# Texto de estudo
Governo anuncia pacote de corte, volta da CPMF e fim de concurso público

Após um final de semana de muitas reuniões entre a presidente Dilma Rousseff e vários de seus ministros, o governo federal anunciou nesta segunda-feira (14) um bloqueio adicional de gastos no orçamento de 2016 no valor de R$ 26 bilhões. Além disso, o governo também está anunciando uma nova rodada de alta de tributos, com o retorno da CPMF. A CPMF, segundo os cálculos divulgados pelo governo, vai ser responsável por metade do ajuste nas contas públicas anunciado nesta segunda-feira paro ano de 2016, que é de R$ 64,9 bilhões. “O objetivo é que a CPMF não dure mais do que quatro anos”, disse Levy.

A decisão, que foi anunciada pelos ministros da Fazenda, Joaquim Levy, e do Planejamento, Nelson Barbosa, representa recuo em relação à posição adotada anteriormente. Na semana retrasada, Dilma havia dito que o governo cortou “tudo o que poderia ser cortado”.

“Muitas das medidas exigirão apoio do Congresso para se tornarem efetivas, e a confiança dos brasileiros. Foi sugerido que se procurasse dialogar mais com a sociedade para que tivesse pleno entendimento sobre a necessidade desse esforço adicional. Nestas últimas semanas, ficou absolutamente evidente para todos a necessidade desse ajuste. Temos os próximos meses para converter em realidade essas medidas, principalmente por meio da votação de projetos de lei e PECs”, declarou o ministro da Fazenda, Joaquim Levy.

O ministro da Fazenda informou ainda que, ao atualizar os parâmetros do orçamento do ano que vem, baixando a previsão do nível de atividade, foi estimada uma perda de R$ 5,5 bilhões em arrecadação em 2016. A peça orçamentária do ano que vem trazia uma previsão de queda do PIB de 2015 de 1,8% e um aumento de 0,2% no próximo ano. Na semana passada, entretanto, o mercado financeiro previu uma contração do PIB de 2,55% neste ano e de 0,6% em 2016. Queda maior do PIB representa menos recursos no caixa do governo.
Volta da CPMF

O governo informou que vai propor o retorno da CPMF, com alíquota de 0,2%, inferior, portanto, aos 0,38% que vigoravam antes. Também informou que vai reduzir o Imposto Sobre Operações Financeiras (IOF). Com isso, espera conseguir R$ 32 bilhões em 2016.

# Instruções de trabalho
1. Qual alíquota o governo propõe para o retorno da CPMF, conforme o texto de estudo?
2. Converta em lista o parágrafo do texto de estudo iniciado por "O ministro da Fazenda informou ainda que", preservando os dados principais.

# Itens extraídos
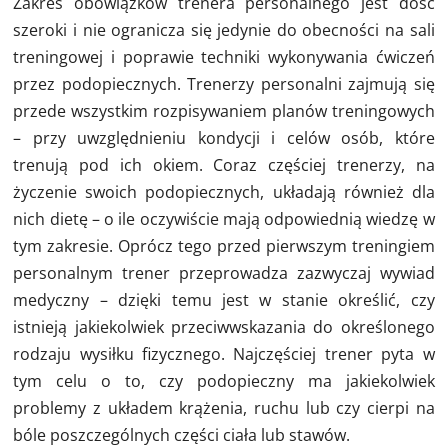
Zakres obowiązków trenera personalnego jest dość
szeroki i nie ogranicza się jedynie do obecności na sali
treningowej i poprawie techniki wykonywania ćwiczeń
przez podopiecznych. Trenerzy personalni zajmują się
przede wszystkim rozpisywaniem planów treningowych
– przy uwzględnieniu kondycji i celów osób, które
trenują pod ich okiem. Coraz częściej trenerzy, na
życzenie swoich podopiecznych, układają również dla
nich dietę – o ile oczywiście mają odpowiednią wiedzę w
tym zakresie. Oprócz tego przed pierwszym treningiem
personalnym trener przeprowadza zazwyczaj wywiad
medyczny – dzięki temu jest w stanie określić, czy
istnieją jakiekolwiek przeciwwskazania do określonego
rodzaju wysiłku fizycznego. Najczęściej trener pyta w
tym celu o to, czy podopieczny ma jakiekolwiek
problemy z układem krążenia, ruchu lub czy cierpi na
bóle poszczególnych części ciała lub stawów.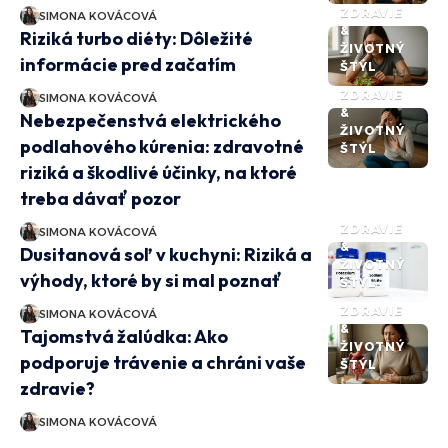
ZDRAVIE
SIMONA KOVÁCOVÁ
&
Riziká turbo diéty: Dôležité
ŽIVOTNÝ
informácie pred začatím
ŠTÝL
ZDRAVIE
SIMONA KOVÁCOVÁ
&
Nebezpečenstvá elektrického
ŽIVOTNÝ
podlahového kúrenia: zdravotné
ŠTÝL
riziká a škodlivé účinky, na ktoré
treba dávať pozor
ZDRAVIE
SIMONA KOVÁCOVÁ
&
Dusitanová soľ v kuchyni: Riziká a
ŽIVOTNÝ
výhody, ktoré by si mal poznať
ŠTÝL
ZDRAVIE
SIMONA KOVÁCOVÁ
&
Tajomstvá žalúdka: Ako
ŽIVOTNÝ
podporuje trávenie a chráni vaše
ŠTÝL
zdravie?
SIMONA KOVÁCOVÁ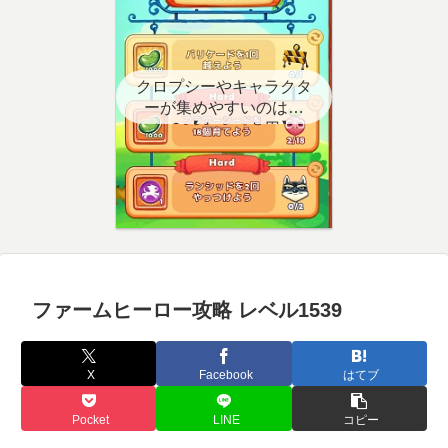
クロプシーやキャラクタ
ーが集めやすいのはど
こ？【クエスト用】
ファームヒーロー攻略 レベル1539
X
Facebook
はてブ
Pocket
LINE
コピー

---

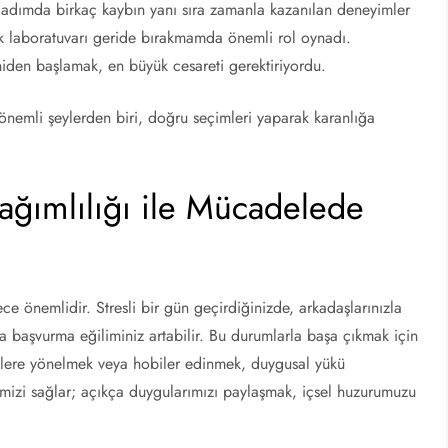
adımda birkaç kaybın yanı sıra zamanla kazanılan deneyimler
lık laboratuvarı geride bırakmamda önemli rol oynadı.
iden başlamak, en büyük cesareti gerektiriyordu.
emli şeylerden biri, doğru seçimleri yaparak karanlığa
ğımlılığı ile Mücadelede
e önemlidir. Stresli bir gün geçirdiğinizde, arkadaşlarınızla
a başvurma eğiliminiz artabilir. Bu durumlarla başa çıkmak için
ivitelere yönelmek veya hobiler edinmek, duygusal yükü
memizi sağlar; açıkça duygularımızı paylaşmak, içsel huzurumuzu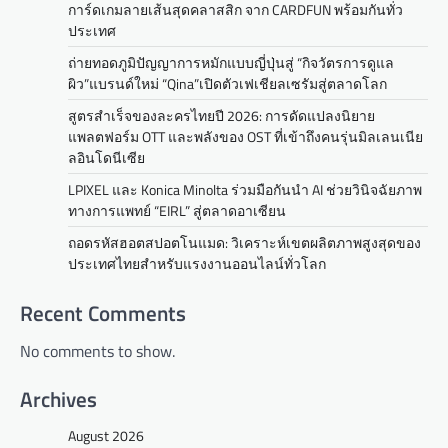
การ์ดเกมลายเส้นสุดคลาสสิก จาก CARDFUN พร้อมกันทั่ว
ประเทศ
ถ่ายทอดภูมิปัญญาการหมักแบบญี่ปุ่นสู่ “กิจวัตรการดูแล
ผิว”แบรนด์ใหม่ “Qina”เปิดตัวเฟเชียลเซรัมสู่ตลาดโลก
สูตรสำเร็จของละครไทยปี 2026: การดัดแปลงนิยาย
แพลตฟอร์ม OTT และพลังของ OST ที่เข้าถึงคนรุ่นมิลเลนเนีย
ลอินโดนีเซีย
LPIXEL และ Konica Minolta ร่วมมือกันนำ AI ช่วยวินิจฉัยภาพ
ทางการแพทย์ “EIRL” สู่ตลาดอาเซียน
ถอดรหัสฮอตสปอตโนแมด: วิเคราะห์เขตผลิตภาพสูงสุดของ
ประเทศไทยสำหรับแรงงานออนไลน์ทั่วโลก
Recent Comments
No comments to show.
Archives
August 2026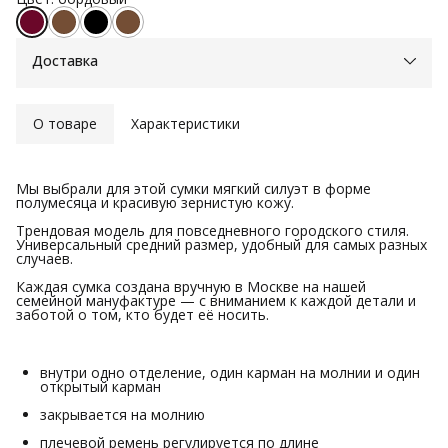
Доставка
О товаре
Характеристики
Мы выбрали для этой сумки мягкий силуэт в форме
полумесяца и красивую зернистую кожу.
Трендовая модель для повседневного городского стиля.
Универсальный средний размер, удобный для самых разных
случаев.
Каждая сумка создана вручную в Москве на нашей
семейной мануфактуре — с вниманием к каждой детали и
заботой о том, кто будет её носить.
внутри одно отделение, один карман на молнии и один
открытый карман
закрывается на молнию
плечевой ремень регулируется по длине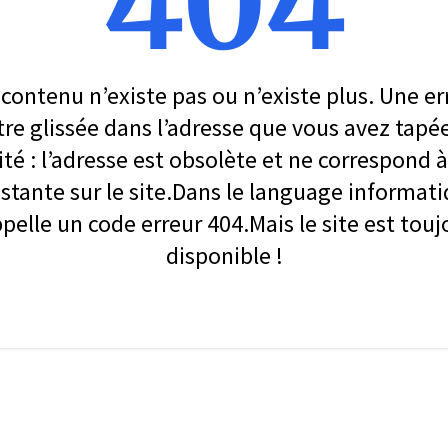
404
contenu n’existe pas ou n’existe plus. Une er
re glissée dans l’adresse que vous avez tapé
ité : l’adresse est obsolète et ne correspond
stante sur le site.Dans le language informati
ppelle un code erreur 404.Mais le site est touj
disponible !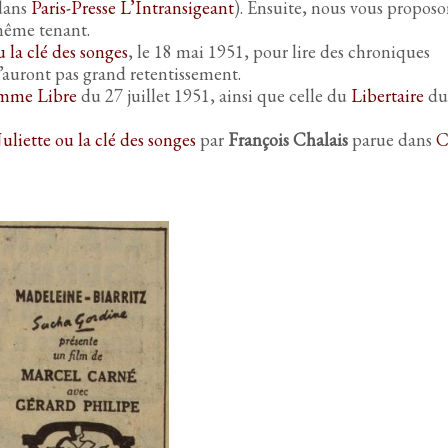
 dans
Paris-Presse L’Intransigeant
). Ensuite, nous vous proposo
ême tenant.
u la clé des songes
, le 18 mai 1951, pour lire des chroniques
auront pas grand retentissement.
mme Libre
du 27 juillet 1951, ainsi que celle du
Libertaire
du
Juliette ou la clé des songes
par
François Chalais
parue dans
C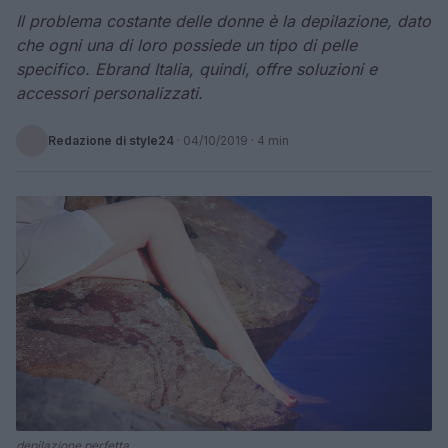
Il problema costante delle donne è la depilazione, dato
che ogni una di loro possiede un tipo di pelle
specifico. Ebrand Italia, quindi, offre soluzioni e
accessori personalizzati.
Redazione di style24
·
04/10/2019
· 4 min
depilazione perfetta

# Respostas das tarefas
1. 0,2%, inferior aos 0,38% que vigoravam antes.

2.
- A atualização dos parâmetros do orçamento de 2016, com redução da previsão do nível de atividade, resultou em perda estimada de R$ 5,5 bilhões em arrecadação.
- A peça orçamentária previa queda de 1,8% do PIB em 2015 e alta de 0,2% em 2016.
- O mercado financeiro previu, na semana passada, contração do PIB de 2,55% em 2015 e de 0,6% em 2016.
- Uma queda maior do PIB reduz os recursos no caixa do governo.